Other long term PS3 related advantages is a fully standard basic hardware configuration with probably a decade of shelf space, which means developers will exploit and optimise for every bit of juice they can pump out of the hardware in course of time. Secondly for multi-theaded games one CPU core on a Windows box will usually be entirely dedicated to the host OS due to Windows being very inefficient draining CPU cycles (and system memory, which makes its system RAM advantage far less significant than total numbers would suggest).



Naughty Dog: "At Naughty Dog, we're pretty sure we should be able to see leaps between games on the PS3 that are even bigger than they were on the PS2."

PS3 vs 360 sales

MikeB said:
HappySqurriel said:
MikeB said:

What?

Within a couple of years PS3 games will run circles around what most currently sold PCs are able to achieve by that time. Cell and Blu-Ray are going to make a long term difference.



The Cell processor will have similar performance to processors that were released using a similar process and have a similar number of transistors


Plenty of research documents show you are plainly wrong. In terms of raw processing power the Cell can perform multiple times faster than commonly sold x86 desktop CPUs today at all optimised software tasks. The x86 CPUs carry around lots of legacy garbage and non-crucial (note I am not saying useless to everyone) features. I look at the Cell as a processor adopting the philosophy of achieving elegance trough simplicity.
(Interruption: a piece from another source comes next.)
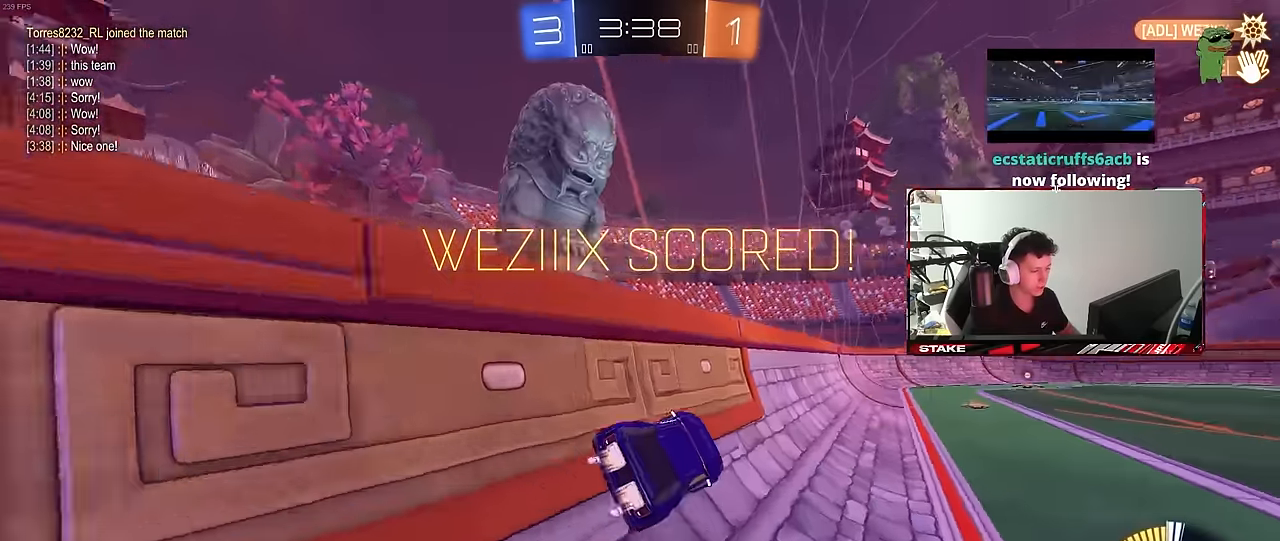
{"keys": ["d", "shift"], "mouse": [], "mouse_move": "still", "events": [[50, "d", "down"], [100, "mouse_right", "up"], [100, "shift", "down"], [150, "mouse_right", "down"], [200, "s", "down"], [200, "w", "up"], [383, "mouse_left", "up"], [383, "mouse_right", "up"], [433, "s", "up"]]}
 The cell processor was designed to be a next generation workstation/server chip by IBM.  Gaming applications are altogether different.  Games are not designed the same way as most office and commercial apps.  The true statement is that most of the power of the Cell is untapped.  The ugly underside of that true statement is that games don't need most of what the Cell has to offer.  Sony further handicapped it by giving a small amount of memory dedicated to it.  Games on the PS3 will improve as developers use it more efficiently but what must be understood is that it is not a gaming processor.  The games will not improve as dramatically as you believe.  This vast untapped potential it has is better used in a server farm.  This is why people have looked at the PS3 for those applications.